» **Goal**
Copy the rows below character for character, from the first line through the line containing "Here is an image.", and give only those lines.

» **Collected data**

- - -

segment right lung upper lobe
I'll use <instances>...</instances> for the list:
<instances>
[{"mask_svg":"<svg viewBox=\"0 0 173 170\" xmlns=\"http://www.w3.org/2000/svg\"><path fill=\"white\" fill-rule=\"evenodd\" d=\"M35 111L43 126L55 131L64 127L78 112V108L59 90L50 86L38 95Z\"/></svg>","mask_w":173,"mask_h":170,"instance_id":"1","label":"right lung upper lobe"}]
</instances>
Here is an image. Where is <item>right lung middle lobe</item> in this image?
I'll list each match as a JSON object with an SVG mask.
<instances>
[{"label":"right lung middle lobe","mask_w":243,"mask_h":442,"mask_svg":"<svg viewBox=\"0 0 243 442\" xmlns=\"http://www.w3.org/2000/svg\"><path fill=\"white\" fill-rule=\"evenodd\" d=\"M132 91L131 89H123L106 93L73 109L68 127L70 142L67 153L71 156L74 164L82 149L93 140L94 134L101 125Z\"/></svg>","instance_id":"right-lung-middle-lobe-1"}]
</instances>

- - -

» **Final result**
segment right lung upper lobe
I'll use <instances>...</instances> for the list:
<instances>
[{"mask_svg":"<svg viewBox=\"0 0 173 170\" xmlns=\"http://www.w3.org/2000/svg\"><path fill=\"white\" fill-rule=\"evenodd\" d=\"M35 111L43 126L55 131L64 127L78 112V108L59 90L50 86L38 95Z\"/></svg>","mask_w":173,"mask_h":170,"instance_id":"1","label":"right lung upper lobe"}]
</instances>
Here is an image. Where is <item>right lung middle lobe</item> in this image?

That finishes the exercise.